This is what it looks like:
- The programming of the phone is handled through a secure Web site accessed only by the adults in the household. This Web site has an easy-to-use interface and set-up wizards.
- The time on the phone is set by satellite, not the user.
- The location of this GPS phone can be tracked.
- The phone can be programmed by parents with a basic set of emergency numbers and family contacts. This basic set of family/emergence numbers is always enabled and minutes are unlimited.
- Teens can program additional numbers into the phone and parents can set an “allowance” of “friends minutes,” enabling teens to make calls to and receive calls from phones other than the family/emergency numbers.
- Parents determine at what times of day “friends minutes” can be used – not during school time, not in the middle of the night. At those designated times, the phone cannot make or receive calls except those to and from designated family/emergency numbers. No more cute girls calling at 1:00 a.m. on school nights.
- Parents may further limit the functionality of the phone to the family/emergency numbers for incoming and outgoing calls as the need arises such that “friends minutes” are construed as a privilege to be earned (and a privilege that can be lost).

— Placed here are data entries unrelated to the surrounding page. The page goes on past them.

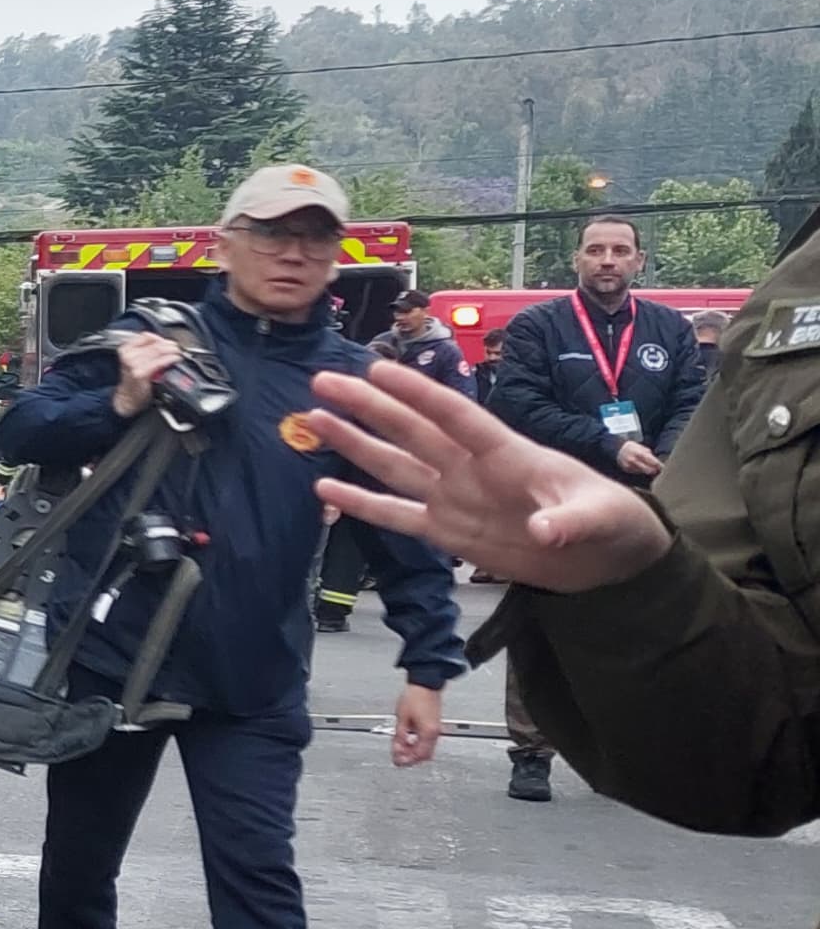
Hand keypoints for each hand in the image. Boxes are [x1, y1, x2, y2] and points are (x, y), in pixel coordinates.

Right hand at [111, 331, 184, 412]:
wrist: (128, 397)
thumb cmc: (133, 380)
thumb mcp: (134, 360)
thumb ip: (145, 350)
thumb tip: (164, 343)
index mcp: (125, 349)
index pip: (146, 336)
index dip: (159, 338)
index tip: (167, 342)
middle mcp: (128, 355)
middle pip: (154, 344)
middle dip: (169, 344)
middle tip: (177, 347)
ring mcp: (134, 364)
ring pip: (159, 351)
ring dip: (172, 351)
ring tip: (178, 353)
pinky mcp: (141, 373)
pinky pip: (160, 362)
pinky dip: (171, 359)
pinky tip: (176, 359)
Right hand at [307, 360, 670, 591]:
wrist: (608, 557)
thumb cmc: (612, 522)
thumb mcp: (602, 519)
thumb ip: (571, 522)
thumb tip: (544, 531)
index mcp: (508, 454)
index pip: (456, 417)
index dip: (417, 393)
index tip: (377, 370)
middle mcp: (471, 469)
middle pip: (411, 431)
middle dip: (368, 406)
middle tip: (325, 381)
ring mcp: (455, 498)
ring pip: (395, 464)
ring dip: (355, 443)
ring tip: (315, 419)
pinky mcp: (448, 532)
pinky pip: (396, 515)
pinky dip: (362, 503)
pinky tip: (325, 490)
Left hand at [392, 683, 444, 768]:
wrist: (425, 685)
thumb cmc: (415, 697)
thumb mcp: (402, 718)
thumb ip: (400, 736)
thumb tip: (397, 748)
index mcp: (428, 732)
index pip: (419, 755)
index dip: (407, 760)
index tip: (397, 761)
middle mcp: (435, 732)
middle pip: (425, 755)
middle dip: (411, 758)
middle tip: (398, 757)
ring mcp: (436, 729)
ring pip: (427, 749)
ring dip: (414, 751)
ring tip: (401, 748)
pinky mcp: (434, 725)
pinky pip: (428, 741)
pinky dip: (418, 744)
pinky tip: (408, 741)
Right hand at [617, 441, 664, 480]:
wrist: (618, 450)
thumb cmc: (632, 447)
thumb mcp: (641, 447)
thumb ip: (649, 454)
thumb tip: (656, 461)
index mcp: (639, 453)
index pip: (652, 461)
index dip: (658, 465)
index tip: (662, 467)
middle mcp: (634, 460)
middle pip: (648, 469)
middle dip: (654, 470)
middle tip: (658, 469)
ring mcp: (629, 466)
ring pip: (643, 472)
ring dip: (647, 471)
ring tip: (650, 468)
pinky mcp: (627, 469)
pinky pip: (636, 472)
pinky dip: (640, 470)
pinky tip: (641, 467)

- At the Web site, parents set family/emergency numbers, phone use schedules, an allowance of friends minutes (to which reward minutes may be added), and phone features available to the user.
- Three phone use configurations would be useful: standard, reward (additional minutes, expanded call times, & other privileges, as selected) and grounded. When the grounded configuration is in effect, the teen is limited to family/emergency numbers, of course.
Somebody build this, and we parents will buy. Oh, and it has to look cool (never childish) and come with face plates and maybe play MP3s.